■ Aim of the exercise
Report every line of the listing below that contains the word "Canada", copying each such line in full. Only matches with the same capitalization count.

■ Extracted data
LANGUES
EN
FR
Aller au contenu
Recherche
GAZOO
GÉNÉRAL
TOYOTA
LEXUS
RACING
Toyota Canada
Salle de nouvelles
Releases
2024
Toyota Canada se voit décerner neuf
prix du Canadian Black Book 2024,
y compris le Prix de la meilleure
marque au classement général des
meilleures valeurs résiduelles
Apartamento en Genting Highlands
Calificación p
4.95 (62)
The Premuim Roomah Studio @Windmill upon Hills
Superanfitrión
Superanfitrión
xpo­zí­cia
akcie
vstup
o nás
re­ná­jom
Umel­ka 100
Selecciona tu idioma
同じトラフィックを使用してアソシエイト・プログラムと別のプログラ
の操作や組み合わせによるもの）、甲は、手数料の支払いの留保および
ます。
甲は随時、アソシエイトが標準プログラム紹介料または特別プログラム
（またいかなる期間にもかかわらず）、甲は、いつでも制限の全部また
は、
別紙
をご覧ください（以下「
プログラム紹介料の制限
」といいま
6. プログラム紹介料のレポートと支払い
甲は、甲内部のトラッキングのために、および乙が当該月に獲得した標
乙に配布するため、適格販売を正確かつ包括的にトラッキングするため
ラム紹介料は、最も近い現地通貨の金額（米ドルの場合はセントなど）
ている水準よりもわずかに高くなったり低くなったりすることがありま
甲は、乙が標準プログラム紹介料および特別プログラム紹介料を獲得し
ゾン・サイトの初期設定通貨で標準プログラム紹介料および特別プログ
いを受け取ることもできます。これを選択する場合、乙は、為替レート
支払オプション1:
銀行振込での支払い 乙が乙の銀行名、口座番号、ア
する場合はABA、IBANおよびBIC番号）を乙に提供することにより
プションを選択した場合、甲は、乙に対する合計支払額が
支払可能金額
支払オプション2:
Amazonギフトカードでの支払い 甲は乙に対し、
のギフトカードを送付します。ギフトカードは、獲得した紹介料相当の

■ Written reply
Toyota Canada
Toyota Canada se voit décerner neuf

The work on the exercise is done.